Самой первой моей выставкой была «Мамочка» в Фонде Владимира Смирнова и Константина Сорокина после резиденции там в 2019 году. На выставке никто ничего не купил, я упаковал все работы после ее окончания и не понимал, что мне делать дальше. Через какое-то время в Facebook мне написал коллекционер и ресторатор Сергей Лимонов, мы встретились. Я получил первый миллион рублей за восемь живописных работ большого формата. Это были мои первые цены, надо было с чего-то начинать. Если ты как коллекционер хочешь, чтобы у тебя в городе было нормальное искусство, — плати за него нормальные деньги. Весь этот торг с художником, который можно часто наблюдать у нас, — это путь в никуда.
Я очень люблю своих родителей, но они совершенно не связаны с искусством. После школы пытался учиться на парикмахера, работал официантом, на хлебопекарном заводе, вел людям аккаунты в инстаграме, но всегда снимал на пленку или на телефон. Можно придумать любые версии того, как я в итоге стал художником, но это просто случилось. В школе мне говорили, что я плохо рисую. Забавно, что в седьмом классе учительница отдала нам всем детские рисунки, я их увидел и понял, что рисовал не хуже остальных. Думаю, проблема в системе образования. В обычных школах дети останавливаются в своих творческих поисках уже в четвертом-пятом классах. Чуть-чуть попели, порисовали — и все, пора писать ЕГЭ. А творчество — это необходимая часть жизни. Я начал рисовать только в 21 год, но почти сразу понял, что уже не смогу остановиться.

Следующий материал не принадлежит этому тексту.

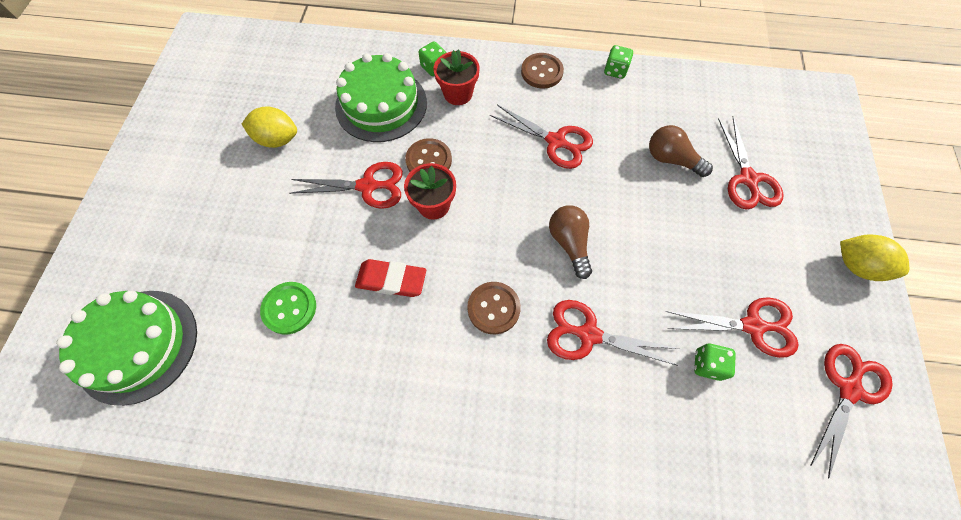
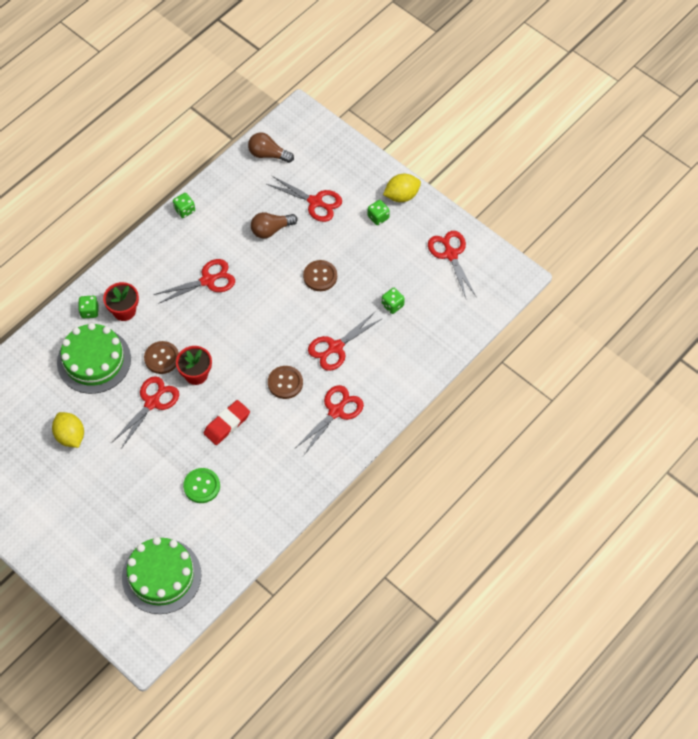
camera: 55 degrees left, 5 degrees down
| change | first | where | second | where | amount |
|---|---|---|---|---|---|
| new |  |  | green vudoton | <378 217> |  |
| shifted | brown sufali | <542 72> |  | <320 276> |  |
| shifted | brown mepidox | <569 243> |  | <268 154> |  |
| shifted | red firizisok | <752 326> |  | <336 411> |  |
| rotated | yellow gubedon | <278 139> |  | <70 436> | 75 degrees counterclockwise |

Я чувствую себя достаточно сформированным в плане художественного языка. Поэтому нельзя сказать, что на меня влияет груз европейской культуры или арт-рынка. Я поехал туда, чтобы ходить по музеям, сменить локацию и побыть одному, перезагрузить свои чувства. В Москве на арт-тусовках ко мне подходили и говорили: «Ой, ты тот самый парень, популярный художник», мне это не нравилось. Переезд в Германию отчасти был мотивирован тем, что там социальное недорогое образование. Еще во время учебы в Школе Родченко у меня было три варианта развития событий: поступить в немецкий университет, переехать в Китай или снять в подмосковной деревне дачу и работать там. В итоге я поступил в Offenbach University of Art and Design, в класс немецкого профессора и художника Хайнера Блюма. Университет расположен недалеко от Франкфурта, там и планирую остаться после учебы, осталось выучить немецкий.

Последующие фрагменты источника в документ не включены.